The results obtained show that both methods are suitable for the above purpose. Integration using the hybrid network adjustment method is more difficult to automate than transformation. Each new point in the network generates a change in its structure and properties. Of the transformation methods, the smallest errors were obtained for the 12-parameter affine transformation. Therefore, it is recommended to use this transformation.

The results of this work can be used to develop terrain deformation models from hybrid data over any size of area. There is no need to create artificial links between GNSS stations and carry out time-consuming adjustment of the hybrid network. The same effect is obtained using an affine transformation.

It has been proven that the use of the transformation allows for the transition from an absolute reference to a relative reference, which is one of the main problems when combining leveling and GNSS data for vertical crustal variations.

The largest differences in vertical movements in all tested variants were at the adjustment points. These points were identified as having intrinsic or unrelated crustal motions.

In both the adjustment and transformation of the hybrid network, local vertical motions in excess of regional motions are canceled out.

Not all common points in the hybrid network are suitable as connecting points. The selection of joint points in adjustment as well as adjustment points in transformation should be controlled and outlier points should be verified geologically and tectonically.

Scale-free network theory has been shown to be suitable for verifying the utility and location of connection points in a hybrid network.

The typing of connection points using scale-free network theory makes it possible to identify the connection points of greatest importance in the network. The same connection points can be used in hybrid network adjustment, as well as transformation.

It has been confirmed that not all possible connection points in the hybrid network should be adopted for transformation or adjustment (they must be relevant in the network).

The area of Poland shows little vertical movement. The isolines are strongly influenced by local underground mining and the pressure of urban agglomerations on the Earth’s crust.

GNSS stations are subject to vertical movements caused by local factors; therefore, it is necessary to analyze the geological location of stations, especially those adopted as adjustment points.

Once the model of vertical movements from hybrid data is developed, geodynamic correction is also necessary.

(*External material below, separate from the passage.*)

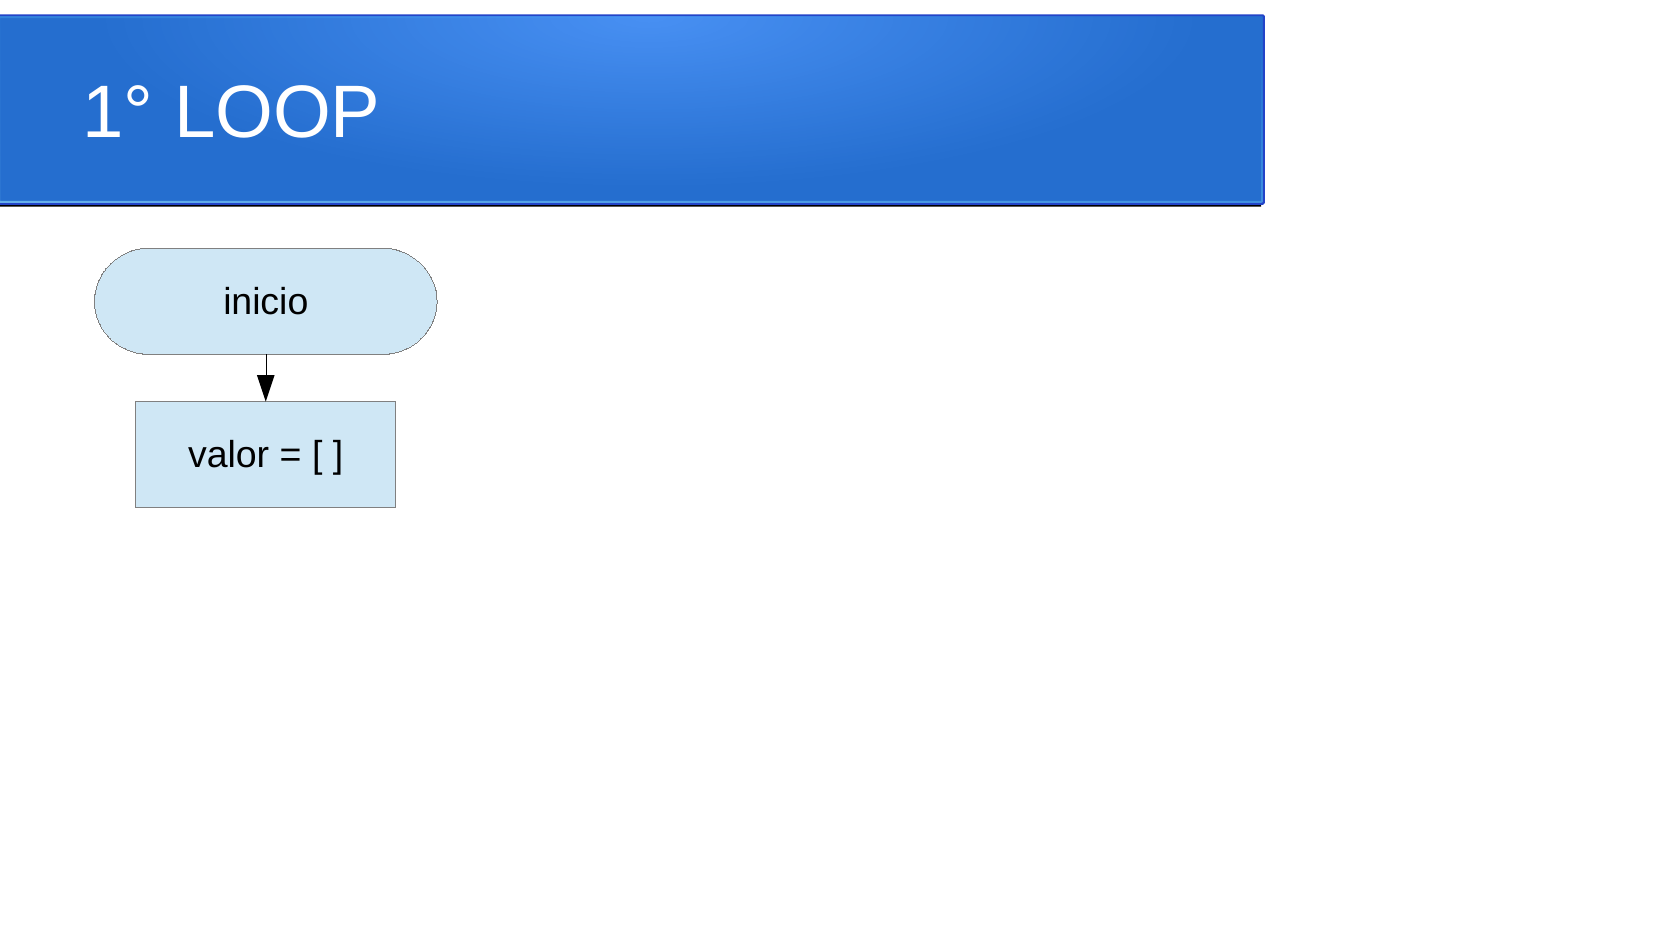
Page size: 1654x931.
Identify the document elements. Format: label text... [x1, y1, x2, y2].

The proposed approach can be extended with new data, e.g., vertical movements from SAR, SLA—Sea Level Anomaly, gravimetry. SAR data are available through the Copernicus Land Monitoring Service as the European Ground Motion Service (EGMS). It can be used, among other things, to verify the location of permanent GNSS stations and to correct the model of vertical movements of the Earth’s crust.

Due to the occurrence of small crustal deformations and local/small scale effects (marker instabilities, local subsidence, mining effects) in the area of Poland, an attempt should be made in subsequent studies to incorporate another measurement technique which would provide high spatial and temporal resolution, e.g., SAR.